Exercise directions
Please write out the listing beneath this sentence exactly, from its first line to the line with "SECTION 4: First aid measures", and stop there.

Source data
◆ ◆ ◆

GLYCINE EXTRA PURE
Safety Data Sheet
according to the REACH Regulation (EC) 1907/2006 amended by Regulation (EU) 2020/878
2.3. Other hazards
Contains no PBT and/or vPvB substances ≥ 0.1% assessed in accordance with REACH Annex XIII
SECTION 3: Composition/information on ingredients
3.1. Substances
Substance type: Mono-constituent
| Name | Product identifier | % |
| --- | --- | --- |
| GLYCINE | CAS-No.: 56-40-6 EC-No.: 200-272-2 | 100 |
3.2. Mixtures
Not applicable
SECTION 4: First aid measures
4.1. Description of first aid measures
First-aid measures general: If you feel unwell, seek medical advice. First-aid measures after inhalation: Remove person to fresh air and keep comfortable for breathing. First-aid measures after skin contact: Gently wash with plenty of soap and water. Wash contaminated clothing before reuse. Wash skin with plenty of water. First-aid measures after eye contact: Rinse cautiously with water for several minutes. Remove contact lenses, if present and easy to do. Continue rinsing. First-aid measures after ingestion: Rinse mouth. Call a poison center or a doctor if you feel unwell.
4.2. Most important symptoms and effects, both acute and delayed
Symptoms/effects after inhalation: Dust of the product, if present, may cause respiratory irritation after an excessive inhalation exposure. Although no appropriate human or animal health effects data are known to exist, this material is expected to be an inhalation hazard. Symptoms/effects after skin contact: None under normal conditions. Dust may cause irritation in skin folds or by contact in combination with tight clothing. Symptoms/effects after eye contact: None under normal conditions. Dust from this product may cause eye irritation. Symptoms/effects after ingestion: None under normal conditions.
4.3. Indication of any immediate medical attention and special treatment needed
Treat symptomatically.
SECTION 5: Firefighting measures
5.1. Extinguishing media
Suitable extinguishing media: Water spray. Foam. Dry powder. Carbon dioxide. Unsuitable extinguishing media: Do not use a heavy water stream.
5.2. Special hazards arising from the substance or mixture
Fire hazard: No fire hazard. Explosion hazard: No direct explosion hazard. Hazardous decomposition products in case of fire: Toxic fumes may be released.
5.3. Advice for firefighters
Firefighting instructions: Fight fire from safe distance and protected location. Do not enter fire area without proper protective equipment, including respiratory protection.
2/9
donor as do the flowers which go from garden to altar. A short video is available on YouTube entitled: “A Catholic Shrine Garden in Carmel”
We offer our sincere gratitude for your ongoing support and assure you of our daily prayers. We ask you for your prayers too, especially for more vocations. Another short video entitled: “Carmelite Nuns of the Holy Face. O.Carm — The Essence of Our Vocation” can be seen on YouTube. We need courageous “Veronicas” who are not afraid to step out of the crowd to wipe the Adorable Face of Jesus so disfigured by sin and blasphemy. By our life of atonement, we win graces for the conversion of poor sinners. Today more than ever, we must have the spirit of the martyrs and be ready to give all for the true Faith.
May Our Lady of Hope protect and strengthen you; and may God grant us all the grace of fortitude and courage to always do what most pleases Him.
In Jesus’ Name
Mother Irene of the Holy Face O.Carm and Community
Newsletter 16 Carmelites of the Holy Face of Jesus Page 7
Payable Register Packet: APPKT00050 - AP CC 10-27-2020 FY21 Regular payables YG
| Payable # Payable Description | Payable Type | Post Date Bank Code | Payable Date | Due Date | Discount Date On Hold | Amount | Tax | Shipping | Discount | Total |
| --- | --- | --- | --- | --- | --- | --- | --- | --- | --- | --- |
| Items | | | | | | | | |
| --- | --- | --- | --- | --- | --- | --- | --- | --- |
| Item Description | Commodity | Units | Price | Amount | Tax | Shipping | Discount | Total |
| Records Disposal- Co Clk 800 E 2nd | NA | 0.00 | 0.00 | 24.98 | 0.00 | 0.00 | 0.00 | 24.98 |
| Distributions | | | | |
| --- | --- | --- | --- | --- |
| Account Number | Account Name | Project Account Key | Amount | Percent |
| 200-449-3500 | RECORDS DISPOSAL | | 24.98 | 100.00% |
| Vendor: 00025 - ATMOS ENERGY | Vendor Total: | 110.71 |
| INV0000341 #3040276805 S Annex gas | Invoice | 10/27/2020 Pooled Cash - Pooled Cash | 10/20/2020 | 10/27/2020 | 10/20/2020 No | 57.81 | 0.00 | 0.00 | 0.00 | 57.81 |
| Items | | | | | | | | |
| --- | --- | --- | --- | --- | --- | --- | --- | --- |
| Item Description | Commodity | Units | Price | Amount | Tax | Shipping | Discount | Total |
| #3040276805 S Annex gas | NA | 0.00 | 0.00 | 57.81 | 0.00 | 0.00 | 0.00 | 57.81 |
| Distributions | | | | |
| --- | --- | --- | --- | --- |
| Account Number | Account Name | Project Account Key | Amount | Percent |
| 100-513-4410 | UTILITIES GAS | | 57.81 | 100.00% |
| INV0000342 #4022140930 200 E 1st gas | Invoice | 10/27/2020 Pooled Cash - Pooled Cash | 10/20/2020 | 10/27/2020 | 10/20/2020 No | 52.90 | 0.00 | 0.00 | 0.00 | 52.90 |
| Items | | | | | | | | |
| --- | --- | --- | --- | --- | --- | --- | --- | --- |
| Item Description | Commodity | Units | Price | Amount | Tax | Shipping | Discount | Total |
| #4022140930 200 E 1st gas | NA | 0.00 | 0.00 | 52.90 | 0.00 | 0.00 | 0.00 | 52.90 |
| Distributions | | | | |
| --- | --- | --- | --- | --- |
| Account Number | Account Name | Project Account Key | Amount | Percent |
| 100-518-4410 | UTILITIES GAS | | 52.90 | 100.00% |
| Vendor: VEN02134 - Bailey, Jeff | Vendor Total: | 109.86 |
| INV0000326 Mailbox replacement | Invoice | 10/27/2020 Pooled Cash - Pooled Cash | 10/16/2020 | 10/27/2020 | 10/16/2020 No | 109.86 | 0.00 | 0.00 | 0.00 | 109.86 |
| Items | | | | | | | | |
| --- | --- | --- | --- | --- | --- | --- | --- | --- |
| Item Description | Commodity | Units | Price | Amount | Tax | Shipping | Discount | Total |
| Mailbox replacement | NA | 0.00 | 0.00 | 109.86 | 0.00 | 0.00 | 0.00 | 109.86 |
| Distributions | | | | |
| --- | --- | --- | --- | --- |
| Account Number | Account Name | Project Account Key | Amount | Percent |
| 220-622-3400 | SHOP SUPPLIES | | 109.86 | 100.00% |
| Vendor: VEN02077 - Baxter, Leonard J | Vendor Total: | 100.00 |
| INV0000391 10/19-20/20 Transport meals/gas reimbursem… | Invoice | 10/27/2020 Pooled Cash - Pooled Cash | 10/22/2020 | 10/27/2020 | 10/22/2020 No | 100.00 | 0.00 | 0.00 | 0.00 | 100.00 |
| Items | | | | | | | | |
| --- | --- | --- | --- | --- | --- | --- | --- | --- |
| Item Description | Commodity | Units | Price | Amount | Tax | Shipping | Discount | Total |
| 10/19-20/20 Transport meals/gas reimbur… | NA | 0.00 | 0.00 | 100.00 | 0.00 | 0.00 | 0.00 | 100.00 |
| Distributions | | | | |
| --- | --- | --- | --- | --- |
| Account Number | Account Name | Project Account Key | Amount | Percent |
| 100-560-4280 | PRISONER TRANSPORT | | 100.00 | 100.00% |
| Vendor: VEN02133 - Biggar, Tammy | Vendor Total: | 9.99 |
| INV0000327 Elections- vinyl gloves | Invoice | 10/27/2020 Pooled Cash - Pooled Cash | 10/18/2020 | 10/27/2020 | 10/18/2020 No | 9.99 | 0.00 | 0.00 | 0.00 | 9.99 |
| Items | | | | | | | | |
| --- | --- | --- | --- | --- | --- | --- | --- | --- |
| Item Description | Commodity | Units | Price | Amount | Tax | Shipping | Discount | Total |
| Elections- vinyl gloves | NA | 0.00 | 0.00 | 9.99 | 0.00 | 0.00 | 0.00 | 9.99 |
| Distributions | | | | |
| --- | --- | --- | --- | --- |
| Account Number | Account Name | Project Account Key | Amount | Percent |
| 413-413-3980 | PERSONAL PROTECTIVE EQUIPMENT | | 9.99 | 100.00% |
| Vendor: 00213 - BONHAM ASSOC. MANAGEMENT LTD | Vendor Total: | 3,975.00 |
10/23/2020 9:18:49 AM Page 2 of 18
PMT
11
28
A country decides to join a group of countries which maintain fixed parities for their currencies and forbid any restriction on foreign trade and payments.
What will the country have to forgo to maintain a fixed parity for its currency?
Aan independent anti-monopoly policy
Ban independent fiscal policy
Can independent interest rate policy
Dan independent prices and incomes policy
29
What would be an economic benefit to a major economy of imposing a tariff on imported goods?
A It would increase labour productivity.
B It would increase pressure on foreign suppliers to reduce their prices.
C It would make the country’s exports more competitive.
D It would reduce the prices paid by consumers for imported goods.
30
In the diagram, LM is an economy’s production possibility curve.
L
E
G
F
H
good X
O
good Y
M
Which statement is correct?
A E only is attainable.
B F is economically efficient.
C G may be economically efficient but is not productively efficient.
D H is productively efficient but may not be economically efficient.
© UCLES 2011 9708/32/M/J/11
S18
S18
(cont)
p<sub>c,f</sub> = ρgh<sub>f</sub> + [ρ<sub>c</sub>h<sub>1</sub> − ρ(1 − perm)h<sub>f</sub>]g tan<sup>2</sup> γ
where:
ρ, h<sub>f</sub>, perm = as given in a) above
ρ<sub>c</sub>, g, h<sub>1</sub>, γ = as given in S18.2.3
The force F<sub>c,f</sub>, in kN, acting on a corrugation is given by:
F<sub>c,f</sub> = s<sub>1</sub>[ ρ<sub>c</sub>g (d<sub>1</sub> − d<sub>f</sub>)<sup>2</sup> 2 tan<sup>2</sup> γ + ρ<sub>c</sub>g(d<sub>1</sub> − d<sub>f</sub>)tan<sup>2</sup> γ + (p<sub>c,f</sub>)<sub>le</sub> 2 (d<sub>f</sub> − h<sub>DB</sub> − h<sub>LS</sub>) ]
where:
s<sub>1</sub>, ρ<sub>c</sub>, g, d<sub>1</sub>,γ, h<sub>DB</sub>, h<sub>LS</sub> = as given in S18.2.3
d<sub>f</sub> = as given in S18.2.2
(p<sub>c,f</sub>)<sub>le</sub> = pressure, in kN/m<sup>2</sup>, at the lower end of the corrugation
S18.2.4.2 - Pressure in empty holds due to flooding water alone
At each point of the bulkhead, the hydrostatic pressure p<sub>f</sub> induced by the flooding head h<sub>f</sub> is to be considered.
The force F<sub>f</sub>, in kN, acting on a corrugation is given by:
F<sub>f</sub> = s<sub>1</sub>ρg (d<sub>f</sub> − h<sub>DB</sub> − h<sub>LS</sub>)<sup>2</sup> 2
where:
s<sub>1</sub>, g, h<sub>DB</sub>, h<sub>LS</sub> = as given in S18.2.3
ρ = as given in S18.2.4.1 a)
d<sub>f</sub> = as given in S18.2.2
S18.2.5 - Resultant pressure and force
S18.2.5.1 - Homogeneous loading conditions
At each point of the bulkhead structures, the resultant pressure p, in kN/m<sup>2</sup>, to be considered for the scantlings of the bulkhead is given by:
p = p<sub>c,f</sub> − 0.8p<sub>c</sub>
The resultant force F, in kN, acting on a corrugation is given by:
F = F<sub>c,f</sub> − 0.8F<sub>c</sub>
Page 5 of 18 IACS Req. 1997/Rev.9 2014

◆ ◆ ◆

Your solution
GLYCINE EXTRA PURE
Safety Data Sheet
according to the REACH Regulation (EC) 1907/2006 amended by Regulation (EU) 2020/878
2.3. Other hazards
Contains no PBT and/or vPvB substances ≥ 0.1% assessed in accordance with REACH Annex XIII
SECTION 3: Composition/information on ingredients
3.1. Substances
Substance type: Mono-constituent
| Name | Product identifier | % |
| --- | --- | --- |
| GLYCINE | CAS-No.: 56-40-6 EC-No.: 200-272-2 | 100 |
3.2. Mixtures
Not applicable
SECTION 4: First aid measures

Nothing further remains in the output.